De acuerdo con este principio emanado del Congreso Constituyente de 1917, la propiedad privada tiene su matriz jurídica en los derechos inherentes a la nación y por tal razón el interés general debe prevalecer sobre los intereses particulares. Las razones vertidas por el ilustre diputado constituyente de origen poblano Pastor Rouaix en el libro Génesis de los artículos 27 y 123 de la Constitución Política de 1917 no dejan lugar a dudas acerca de este señalamiento.
Ello explica por qué en la Carta Magna se faculta al Estado para imponer a la propiedad privada las modalidades que dicte el interés público y realizar expropiaciones por causa de utilidad pública mediante indemnización. Ambas instituciones no son ajenas a la práctica imperante en el ámbito supranacional, pues se encuentran reconocidas en los sistemas normativos existentes en los países del hemisferio occidental, incluyendo a Estados Unidos.
La expropiación, pues, está investida de una indiscutible legitimidad filosófica, jurídica, política y social. En modo alguno se trata de un acto intrínsecamente abusivo, arbitrario o caprichoso, encuadrable en la máxima latina que reza: sic volo, sic jubeo, sic ratione voluntas (así lo quiero, así lo ordeno, sirva mi voluntad de única razón”).
Debido a lo anterior resulta a todas luces inaudito e inexplicable el repudio que Calderón mostró hacia esta figura propia del derecho nacional y del derecho internacional, tanto en la Cumbre de las Américas como inmediatamente después de haberse difundido la noticia sobre las determinaciones adoptadas por el gobierno argentino respecto a la empresa Repsol, equiparándola a una acción propia de gobiernos autoritarios.
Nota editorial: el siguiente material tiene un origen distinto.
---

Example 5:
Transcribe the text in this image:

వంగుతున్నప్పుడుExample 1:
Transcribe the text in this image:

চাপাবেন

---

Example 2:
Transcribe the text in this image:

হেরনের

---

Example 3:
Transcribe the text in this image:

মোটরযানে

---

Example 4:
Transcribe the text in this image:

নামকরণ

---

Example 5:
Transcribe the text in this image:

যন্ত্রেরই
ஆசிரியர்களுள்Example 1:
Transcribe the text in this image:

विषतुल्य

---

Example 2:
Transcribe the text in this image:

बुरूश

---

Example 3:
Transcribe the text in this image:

Su actitud refleja un clarísimo desdén en relación a una de las decisiones políticas fundamentales consagradas en la Ley Suprema; evidencia también un franco menosprecio a las decisiones soberanas instrumentadas por el pueblo de México mediante el ejercicio de la facultad de expropiación, cuyo emblema indiscutible es la histórica nacionalización de la industria petrolera efectuada por el gobierno del presidente Lázaro Cárdenas.
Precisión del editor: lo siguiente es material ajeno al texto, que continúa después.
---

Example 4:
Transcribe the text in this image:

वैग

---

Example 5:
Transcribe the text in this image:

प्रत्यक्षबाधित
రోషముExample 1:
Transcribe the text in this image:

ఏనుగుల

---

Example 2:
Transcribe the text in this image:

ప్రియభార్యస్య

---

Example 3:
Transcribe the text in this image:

Si tales expresiones no tienen atenuante alguna, tampoco la tienen los conjuros contra la expropiación que hicieron algunos de los candidatos presidenciales, quienes de esta forma están renunciando anticipadamente a una atribución en la que se condensa la preminencia de lo público sobre lo privado y cuya derogación sólo puede provenir de un nuevo congreso constituyente.
De haberse tomado el tiempo necesario para reposar el pensamiento, meditar y sopesar detenidamente sus palabras, se habrían visto reflejados en el espejo de la presidenta Cristina Fernández. En su momento, ella y su marido, Néstor Kirchner, votaron a favor de la ley que privatizó la empresa pública Yacimientos Petrolíferos Fiscales y concentró el control de los hidrocarburos en manos de Repsol. Es ante la falta de inversiones de la empresa española, la caída de la producción y la necesidad de garantizar el autoabastecimiento de los combustibles, que la ahora primera mandataria se ve obligada a revertir la medida privatizadora a través de la institución jurídica de la expropiación.
La experiencia argentina pone en perspectiva, por un lado, que las realidades políticas son siempre cambiantes, y por el otro, que en éstos y otros menesteres constitucionales lo adecuado, lo sensato, es proceder con extrema cautela, caminar con pies de plomo y no darle patadas al pesebre.